Other than basic pronunciation errors, tortoise sometimes just straight-up fails to produce audio. I'll get a sentence that starts well, and then cuts off suddenly before all of its' content is spoken. Sometimes I'll even get back an audio file of rustling or spooky whooshing noises instead of anything resembling human speech. These are the failure modes I imagined could be avoided by doing a transcription pass and checking the output of that against the initial input of tortoise. That's still something I want to try, and I'm well positioned to do it.

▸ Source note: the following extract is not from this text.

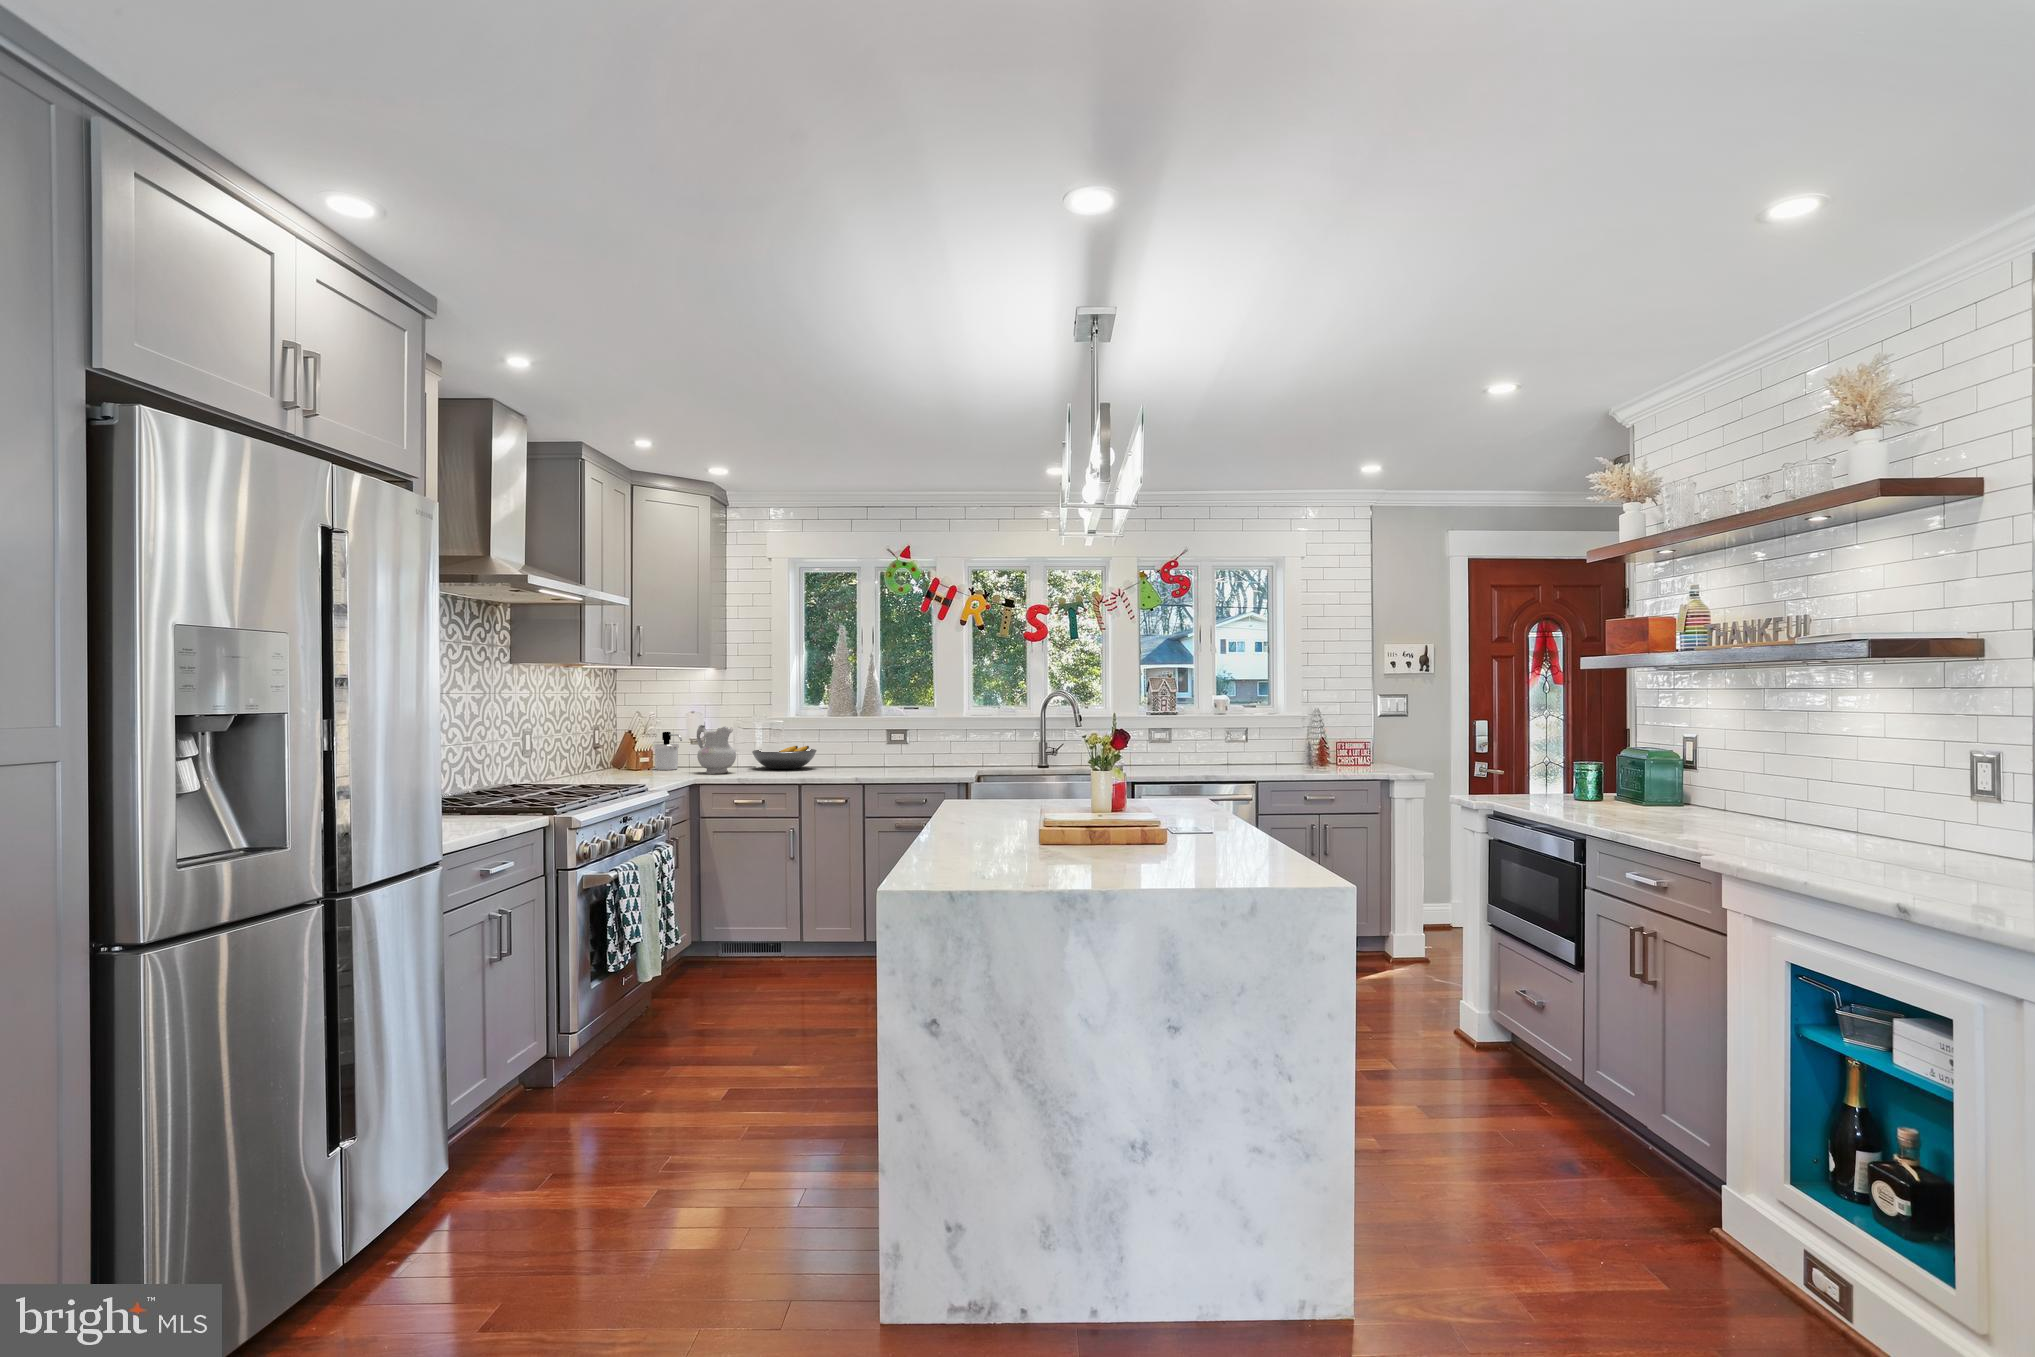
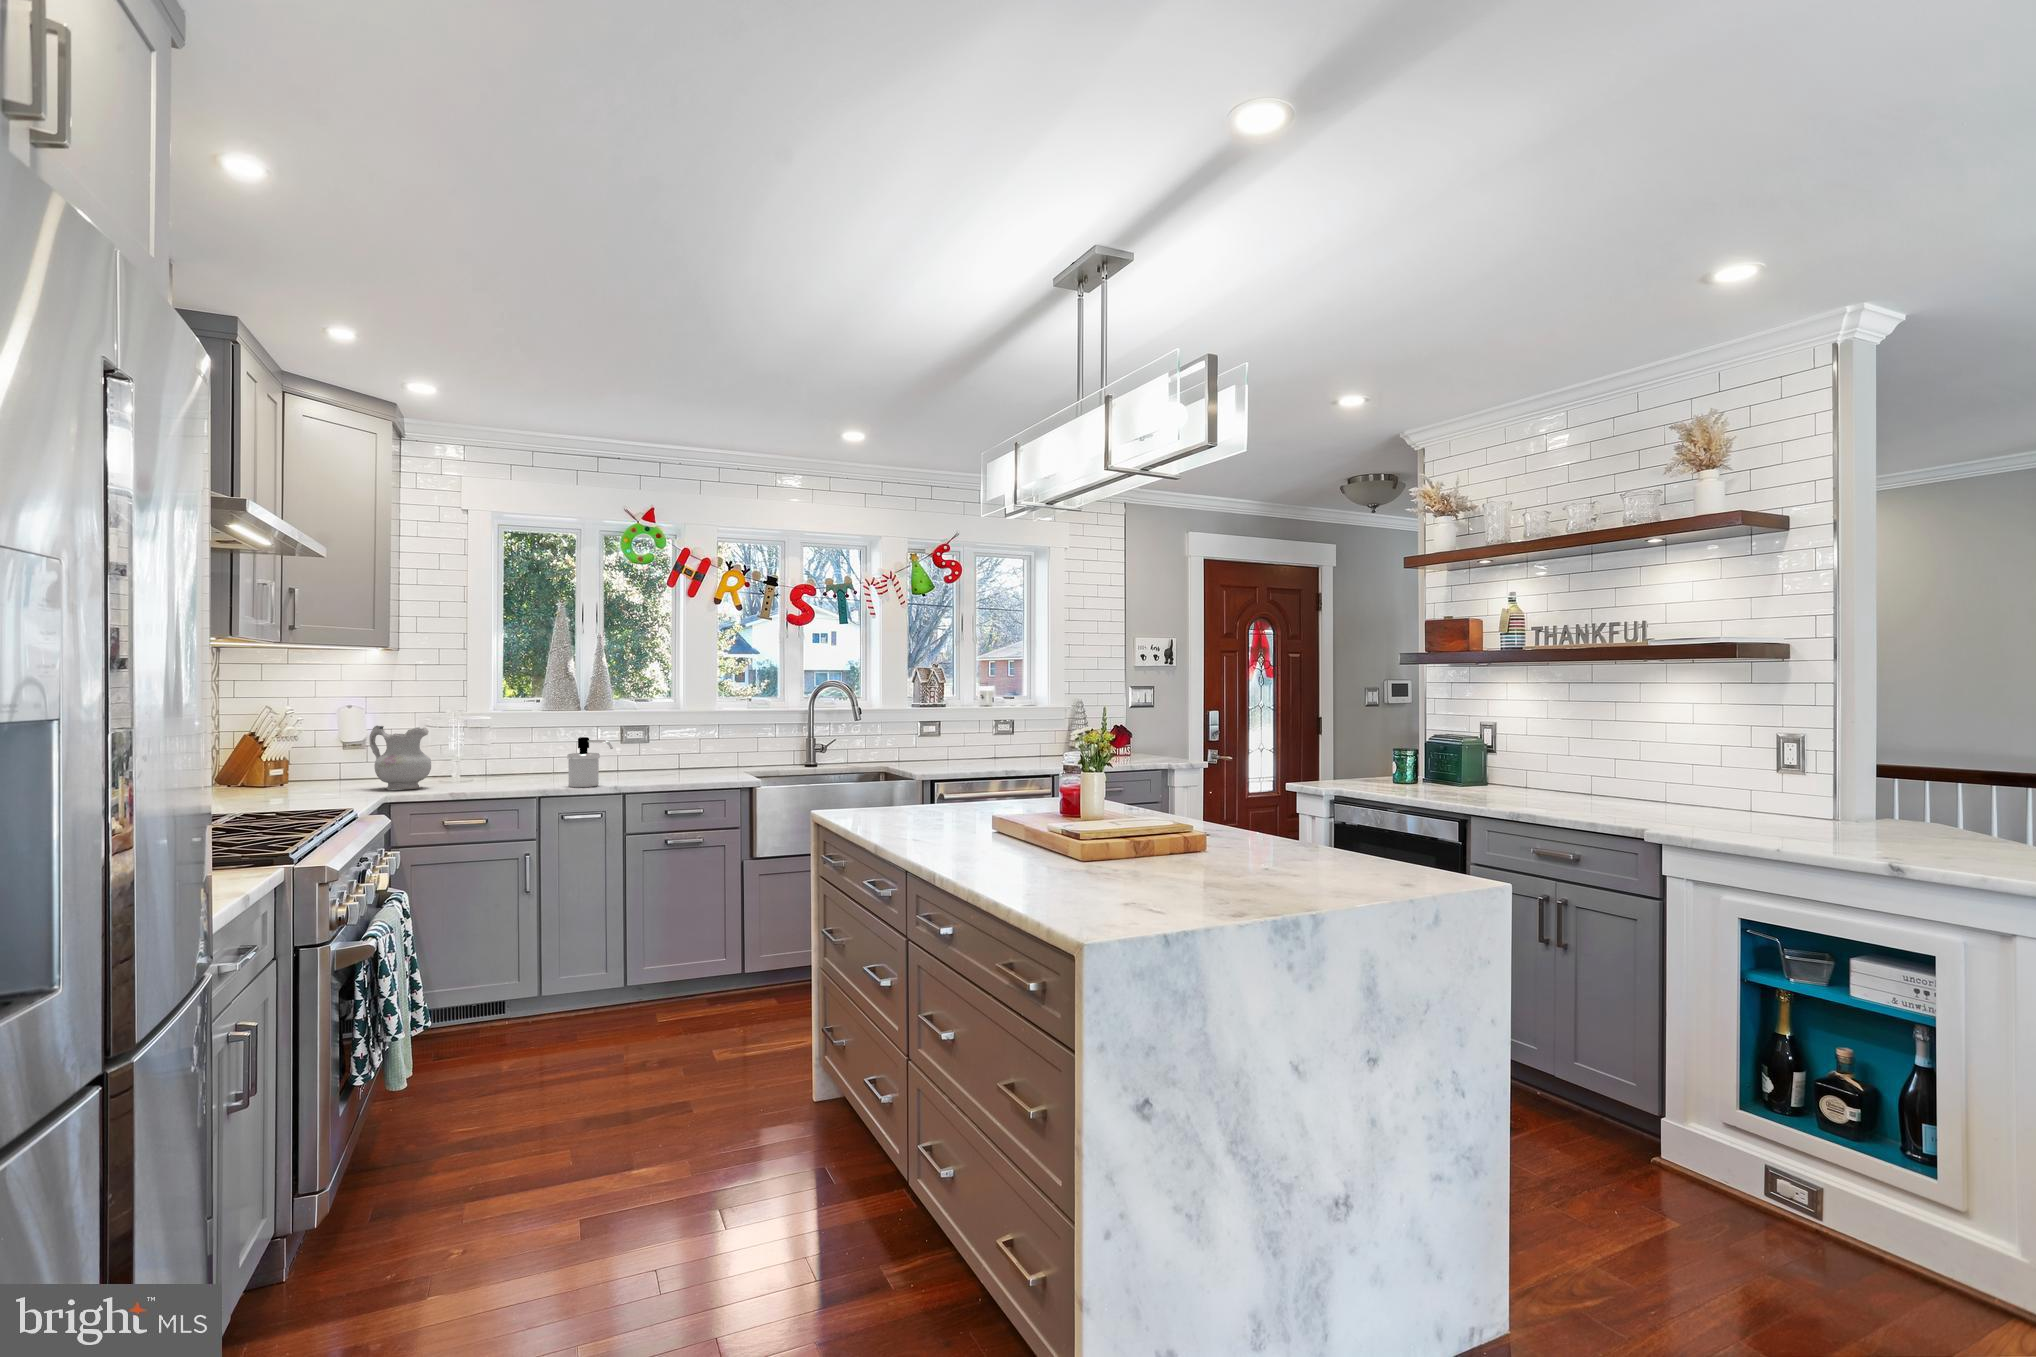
soap dispenser: present [654,732,682,770] -> present [567,737,613,787]
fruit bowl: present [752,746,816,769] -> none [439,749,530,780]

On the flip side, there's already a few places where the recording has pointed to bugs in the original article. Either something that I initially take for a pronunciation error that I then realize is actually a spelling error in the original, or something that ends up sounding awful enough when spoken that I have to go back and re-write the textual sentence. These aren't benefits I was expecting, but I'm thankful for them in any case.

I've put together a small emacs interface for myself to compile these audio files effectively and stitch them together. There isn't a full round-trip happening yet, and I won't document that until I have at least a few of my blog posts up as podcasts. The goal at this point is to get a full round trip happening, even if it's initially with some human input, and then let it loose on my archive. There's a few more finicky procedural details I need to work through, but over all, I'm within a few hours of work of having it add a podcast linked alongside each blog post.

You know how this ends by now:

As always, I'll let you know how it goes.